Responding to the most recent CSO Residential Property Price Index, IPAV, the Institute of Professional Auctioneers and Valuers, said it strongly supports the view of the ESRI that the cost of building homes must be driven down and called for the setting up of an official monthly index of input costs.
Pat Davitt, IPAV’s Chief Executive said there is “a lack of transparency” around the cost of building homes.
“It is difficult to see convergence between what people can afford to buy, what they are allowed to borrow under Central Bank rules and how we’re going to build the 340,000 homes the Central Bank estimates we need up to 2030. While a number of stakeholders have estimated input costs it is not at all clear that fully itemised costs are available in the market.
“We need an official index charting all building input costs, including costs of materials, regulation, employment, land prices and all other input costs, a full Bill of Quantities. Ideally it would be published on a monthly basis.

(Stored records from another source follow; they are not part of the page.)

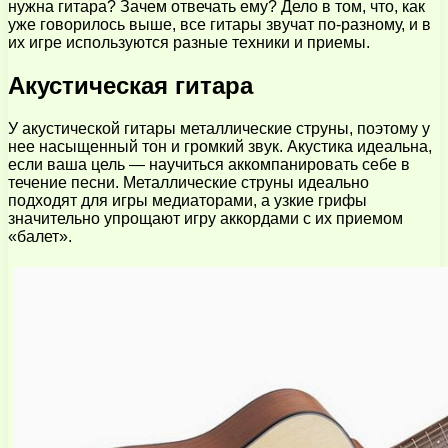
нужна гитара? Зачем отвечать ему? Дело в том, что, как
уже говорилось выше, все гитары звучат по-разному, и в
их игре используются разные техники и приемы.
Акустическая гитара
У акустической гитары металлические струны, поэтому у
нее насыщенный тон и громкий звук. Акустика идеальна,
если ваша цель — научиться аккомпанировать себе в
течение песни. Металлические струны идеально
подходят для игры медиаторами, а узкие грифы
значительно упрощают игру аккордами с их приемом
«балет».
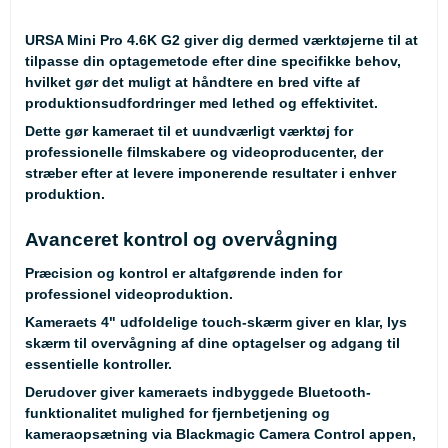
URSA Mini Pro 4.6K G2 giver dig dermed værktøjerne til at
tilpasse din optagemetode efter dine specifikke behov,
hvilket gør det muligt at håndtere en bred vifte af
produktionsudfordringer med lethed og effektivitet.
Dette gør kameraet til et uundværligt værktøj for
professionelle filmskabere og videoproducenter, der
stræber efter at levere imponerende resultater i enhver
produktion.
Avanceret kontrol og overvågning
Præcision og kontrol er altafgørende inden for
professionel videoproduktion.
Kameraets 4" udfoldelige touch-skærm giver en klar, lys
skærm til overvågning af dine optagelser og adgang til
essentielle kontroller.
Derudover giver kameraets indbyggede Bluetooth-
funktionalitet mulighed for fjernbetjening og
kameraopsætning via Blackmagic Camera Control appen,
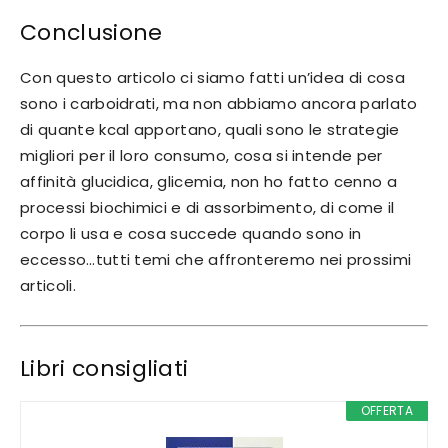
Conclusione
Con questo articolo ci siamo fatti un’idea di cosa
sono i carboidrati, ma non abbiamo ancora parlato
di quante kcal apportano, quali sono le strategie
migliori per il loro consumo, cosa si intende per
affinità glucidica, glicemia, non ho fatto cenno a
processi biochimici e di assorbimento, di come il
corpo li usa e cosa succede quando sono in
eccesso…tutti temi che affronteremo nei prossimi
articoli.
Libri consigliati
OFFERTA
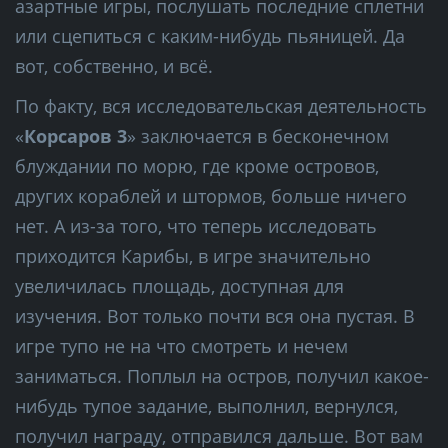
азартные игры, послушать последние сплетни
или сцепиться с каким-нибудь пьяницей. Да
вот, собственно, и всё.
По факту, вся исследовательская деятельность
«
Корсаров 3
» заключается в бесконечном
блуждании по морю, где кроме островов,
других кораблей и штормов, больше ничего
нет. А из-за того, что теперь исследовать
приходится Карибы, в игре значительно
увеличилась площадь, доступная для
изучения. Вот только почти вся она пустая. В
игре тупо не на что смотреть и нечем
заниматься. Поплыл на остров, получил какое-
нибудь тупое задание, выполнил, вернулся,
получил награду, отправился дальше. Вот вам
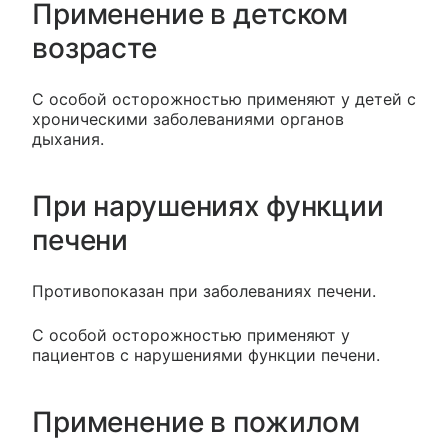
Применение в детском
возрасте
С особой осторожностью применяют у детей с
хроническими заболеваниями органов
дыхания.
При нарушениях функции
печени
Противопоказан при заболеваниях печени.
С особой осторожностью применяют у
пациентов с нарушениями функции печени.
Применение в пожилом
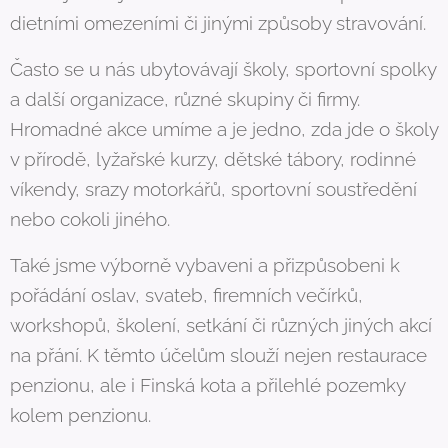
dietními omezeními či jinými způsoby stravování.
Často se u nás ubytovávají školy, sportovní spolky
a další organizace, různé skupiny či firmy.
Hromadné akce umíme a je jedno, zda jde o školy
v přírodě, lyžařské kurzy, dětské tábory, rodinné
víkendy, srazy motorkářů, sportovní soustředění
nebo cokoli jiného.
Také jsme výborně vybaveni a přizpůsobeni k
pořádání oslav, svateb, firemních večírků,
workshopů, školení, setkání či různých jiných akcí
na přání. K těmto účelům slouží nejen restaurace
penzionu, ale i Finská kota a přilehlé pozemky
kolem penzionu.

“At the moment we have a vast divergence in the price of similar properties in broadly comparable areas across the country and the question that needs to be asked is, do the prices currently being asked for residential properties in many areas include recovery of costs paid for land in the Celtic tiger era, and if it does should it not be written down,” Mr. Davitt remarked.

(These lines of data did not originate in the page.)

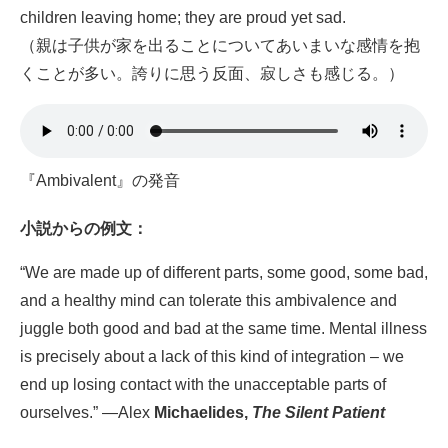
children leaving home; they are proud yet sad.
（親は子供が家を出ることについてあいまいな感情を抱
くことが多い。誇りに思う反面、寂しさも感じる。）
『Ambivalent』の発音
小説
からの例文：
“We are made up of different parts, some good, some bad,
and a healthy mind can tolerate this ambivalence and
juggle both good and bad at the same time. Mental illness
is precisely about a lack of this kind of integration – we
end up losing contact with the unacceptable parts of
ourselves.” —Alex
Michaelides,
The Silent Patient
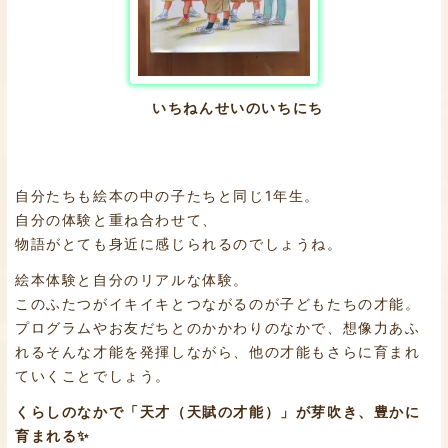
いちねんせいのいちにち
自分たちも絵本の中の子たちと同じ1年生。
自分の体験と重ね合わせて、
物語がとても身近に感じられるのでしょうね。
絵本体験と自分のリアルな体験。
このふたつがイキイキとつながるのが子どもたちの才能。
プログラムやお友だちとのかかわりのなかで、想像力あふ
れるそんな才能を発揮しながら、他の才能もさらに育まれ
ていくことでしょう。
くらしのなかで「天才（天賦の才能）」が芽吹き、豊かに
育まれる✨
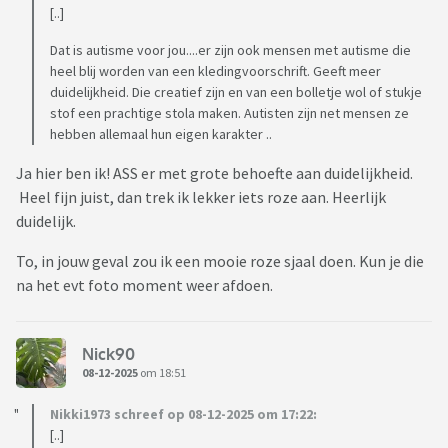
[..]
Dat is autisme voor jou....er zijn ook mensen met autisme die
heel blij worden van een kledingvoorschrift. Geeft meer
duidelijkheid. Die creatief zijn en van een bolletje wol of stukje
stof een prachtige stola maken. Autisten zijn net mensen ze
hebben allemaal hun eigen karakter ..
Ja hier ben ik! ASS er met grote behoefte aan duidelijkheid.
Heel fijn juist, dan trek ik lekker iets roze aan. Heerlijk
duidelijk.
To, in jouw geval zou ik een mooie roze sjaal doen. Kun je die
na het evt foto moment weer afdoen.
Nick90
08-12-2025
om 18:51
Nikki1973 schreef op 08-12-2025 om 17:22:
[..]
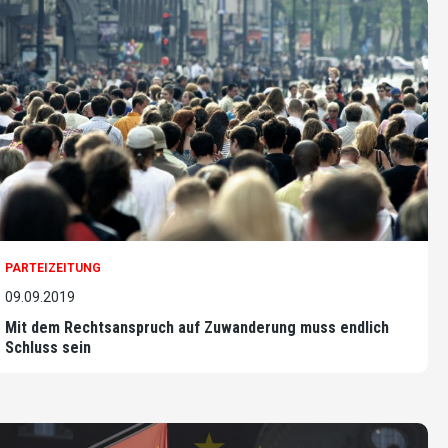
PARTEIZEITUNG
09.09.2019
Mit dem Rechtsanspruch auf Zuwanderung muss endlich
Schluss sein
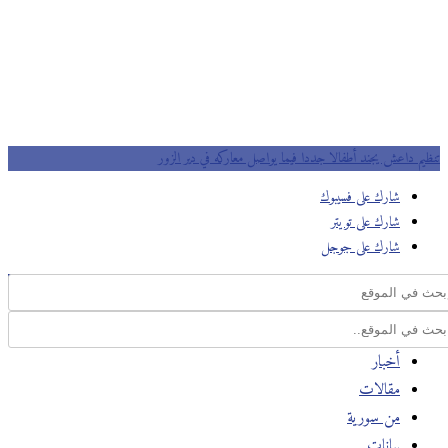
تنظيم داعش يجند أطفالا جددا فيما يواصل معاركه في دير الزور
شارك على فسيبوك
شارك على تويتر
شارك على جوجل
أخبار
مقالات
من سورية
بيانات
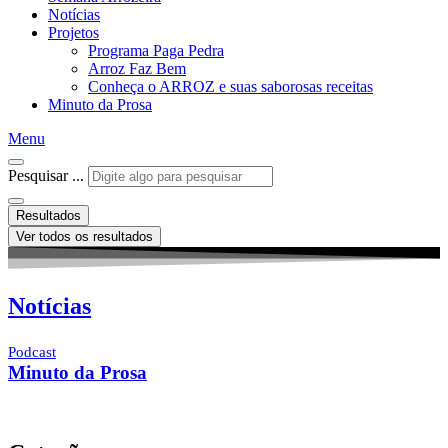
Notícias
Projetos
Programa Paga Pedra
Arroz Faz Bem
Conheça o ARROZ e suas saborosas receitas
Minuto da Prosa
Menu
Pesquisar ...
Resultados
Ver todos os resultados
Notícias
Podcast
Minuto da Prosa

Mr. Davitt said when ‘Rebuilding Ireland’, the Government’s housing strategy was launched in July 2016 it committed to a detailed analysis of the issue and to publish the findings.
“To date we have not seen the outcome of such an analysis. It is critical that we have full transparency on building costs and root out the impediments to building affordable homes. It is something IPAV has been calling for for five years,” Mr. Davitt added.
He said people on average wages are forced into the rental market because they cannot acquire credit for homes on which it would be much cheaper to pay a mortgage than rent.
While overall the Central Bank mortgage rules play an important role they are having too severe an impact on first-time buyers and those with less family resources to help with a mortgage.